Cash-strapped shipping company Hyundai Merchant Marine (HMM) has managed to secure some breathing space from its creditors who agreed to a three-month maturity extension on the company’s debts.
Specifically, HMM’s creditors’ council, led by the Korea Development Bank (KDB) gave a green light to the extension of the company’s debt maturity from March 29 to June 29, giving more time to the company to try to normalize its financial situation and complete efforts aimed at boosting its liquidity.
According to KDB, under the agreement, all interested parties are to share the burden of this decision, a stock exchange filing read.
The move forms part of the company’s self-rescue plan through which it filed for co-management with its creditors which allowed for HMM’s maturing debts to be rolled over and part of them rescheduled.
HMM, which has loans of KRW 382 billion (USD 334 million) maturing in 2016 and KRW 606bn (USD 530m) in 2017, is on the course to report five consecutive years of operating losses.

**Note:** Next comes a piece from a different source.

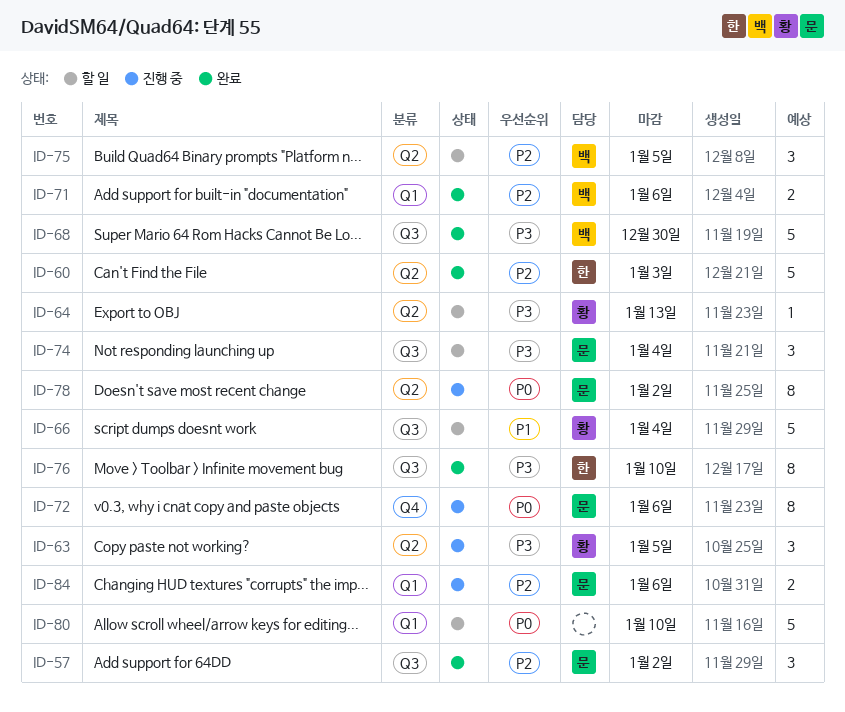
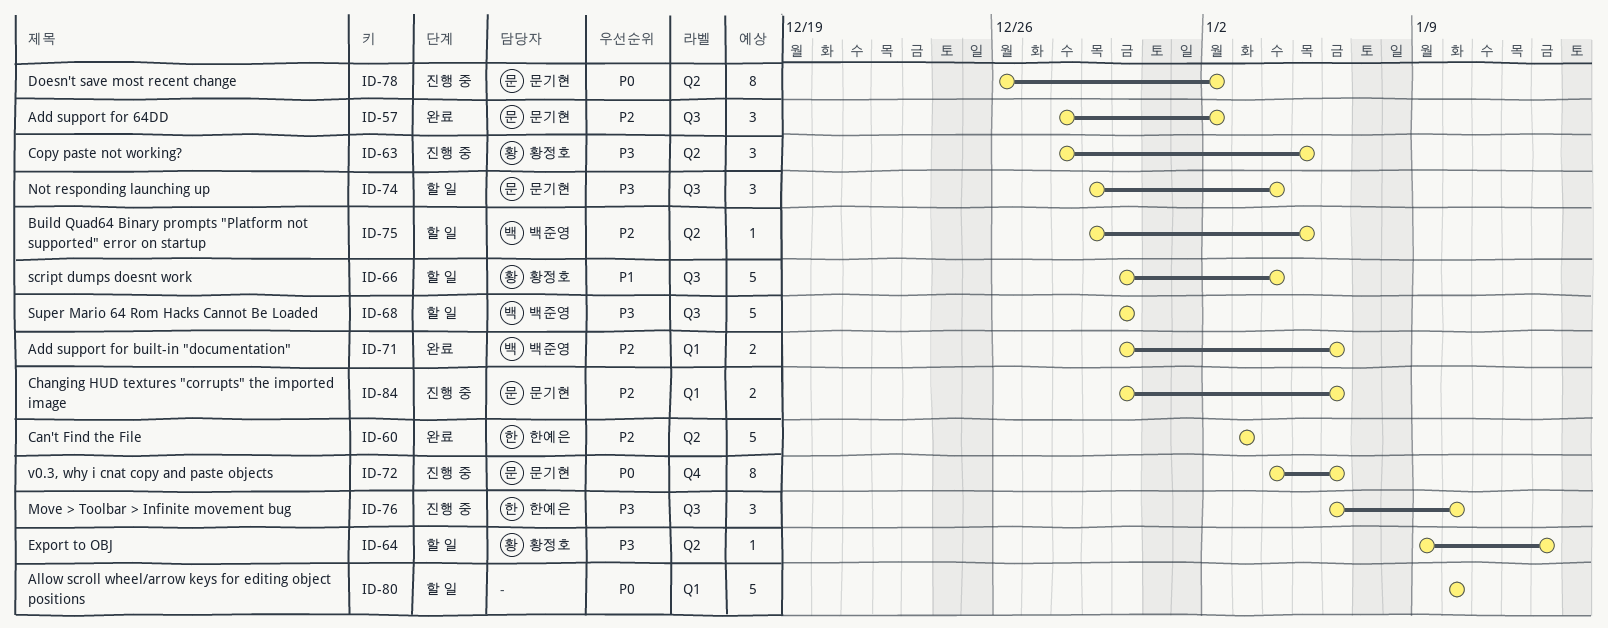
ID-68, status: 완료 -> 할 일
ID-75, estimate: 3 -> 1
ID-76, status: 완료 -> 진행 중
ID-76, estimate: 8 -> 3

The company has been in talks with ship owners since February on lowering the freight rates so as to avoid bankruptcy. In addition, HMM announced its decision to sell its stake in the Busan-based Hyundai Pusan New-Port Terminal Co. in an attempt to return to liquidity.
Under the plan, HMM, which owns 50 percent plus one share in the port terminal, would sell 40 percent plus one share to the Port of Singapore Authority (PSA) for a price of some USD 85.7 million.